Лавицкий отложил в сторону карандаш, посмотрел на рядом стоявших офицеров и попросил закурить.
— Нет, дорогой, к тебе пришли просить. Не узнаешь?
Перед Николаем стоял улыбающийся Джола.
— Джола! А я вот тебе пишу. Слышал, ты был в госпитале. Думал своим посланием тебя обрадовать, а ты вот сам объявился.
— Объявился! Объявился!
Друзья обнялись. Посыпались обычные при таких встречах вопросы: как жил? что нового?
— А я вот уже отлетался! — сказал Джола. — Тяжелое ранение. Но я рад, что и от меня фрицам досталось.
В конце июня у защитников Севастополя создалось кризисное положение. Нанося огромный урон врагу, наши части сами несли большие потери. Остатки авиации Севастопольского оборонительного района вынуждены были перебазироваться на кавказские аэродромы.
3 июля 1942 года после восьмимесячной обороны Севастополь был оставлен.
Около двух недель авиационный полк подполковника И. М. Дзусова входил в состав дивизии генерала Климова. Бились с врагом в районе Ростова-на-Дону. После сдачи города вся истребительная авиация сосредоточилась в районе городов Грозного и Орджоникидзе.
На исходе было лето сорок второго года. Дул палящий ветер. Раскаленное солнце сумело выжечь все. Местность вокруг была всхолмленной, а там, за дымкой гор, виднелись шапки Кавказского хребта.

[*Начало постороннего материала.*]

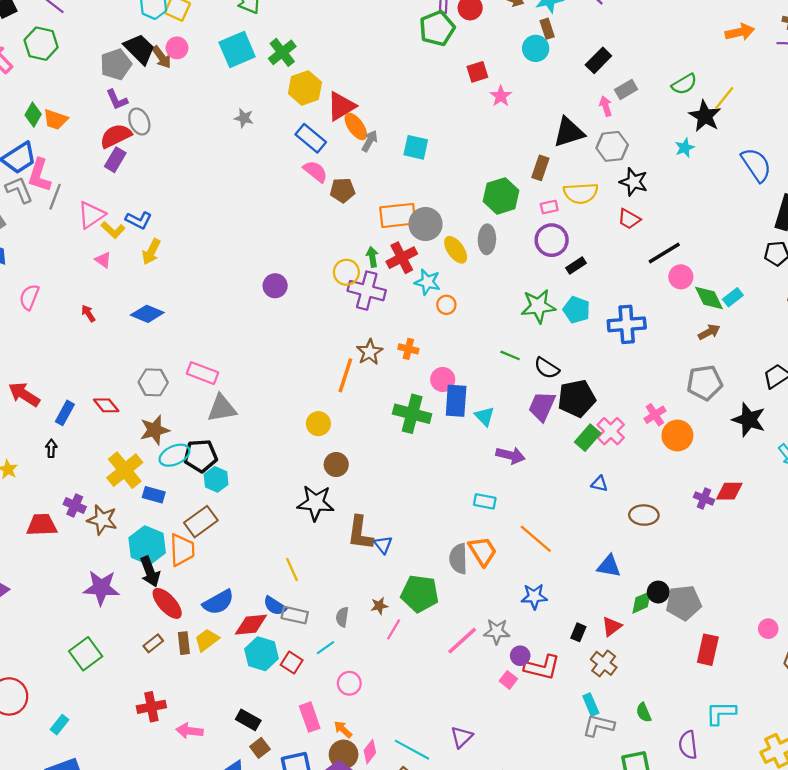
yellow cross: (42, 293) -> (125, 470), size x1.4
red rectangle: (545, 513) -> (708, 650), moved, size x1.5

Сегодня, у Николая торжественный день. В штабе ему вручили орден боевого Красного Знамени. Разволновался он. А теперь, чтобы успокоиться, вышел из казармы, пошел бесцельно по дороге, в степь. Расстегнув ворот гимнастерки, прилег на нетронутую огнем войны траву. Внезапная тишина как-то сразу приобрела особый смысл. Он видел торопливую работу муравьев, возню жуков-скарабеев. Полной грудью вдыхал пьянящие запахи степного разнотравья. Вокруг в волнах ковыля расплескивались синие брызги уже отцветающих васильков. На душе было хорошо.
«Конечно, — думал Николай, — у нас на Смоленщине земля другая, но и эта, кавказская, мне дорога. И там и здесь человек бережет землю, поит ее влагой каналов, сажает лесные полосы, охраняет от пожаров».
Николай перевернулся на спину и увидел парящего в мареве неба хозяина степей и гор — орла. Клекот его был очень тревожным.
«Наверное, поблизости где-то есть гнездо». Лавицкий встал, осмотрелся вокруг. Там, почти у самых облаков, видны были развалины старинной крепости. На ее высоких стенах орлы вили гнезда. Свободная, сильная птица. Это, кажется, Максим Горький писал: «Лучше раз напиться горячей крови, чем триста лет питаться мертвечиной». Может, об орлах это? Цари по-своему ценили орлов, государственные гербы не обходились без них. Гитлеровцы, те тоже орла приспособили. Свастику он несет в когтях.
А истинные орлы взмыли сейчас в небо. Летчик им очень завидовал. Какая легкость, маневренность. Когда же это самолеты будут так совершенны, как эти вольные птицы?
— Лавицкий! Лавицкий! — послышалось издалека.
По степи шел высокого роста летчик. Он чуть-чуть прихрамывал. Что-то почудилось в нем уж очень знакомое. «Пашка! Ну, конечно же, он!»
— Пашка!
— Николай!
— Осторожно! Сломаешь ребра, медведь!
— Так, значит, покончено с госпиталем?
— Как видишь!.
— Ну, тогда повоюем…
Коротки встречи на аэродромах «подскока». Переночевали. Заправились горючим — и снова в путь. Прощание с местами, к которым привыкаешь, не обходилось в таких случаях без положенных фронтовых ста граммов. Выпили и на этот раз. Но кому-то показалось мало, и тогда появился боченок сухого грузинского «саперави». Можно было продолжать пир. Но Дзусов заявил категорически:
— Вино передать в магазин. Впредь за такие деда буду строго наказывать.
* * *
Второй год полыхало пламя войны. Сводки Советского информационного бюро были одна тревожнее другой. Уже давно в руках фашистов был Смоленск, родные места Николая Лавицкого, враг подбирался к городам Северного Кавказа. В ту пору в стране ширилось патриотическое движение по сбору средств для героической Красной Армии. Люди отдавали свои сбережения на строительство боевой техники. Появилось это движение и в частях дивизии, в которой служил Николай Лавицкий.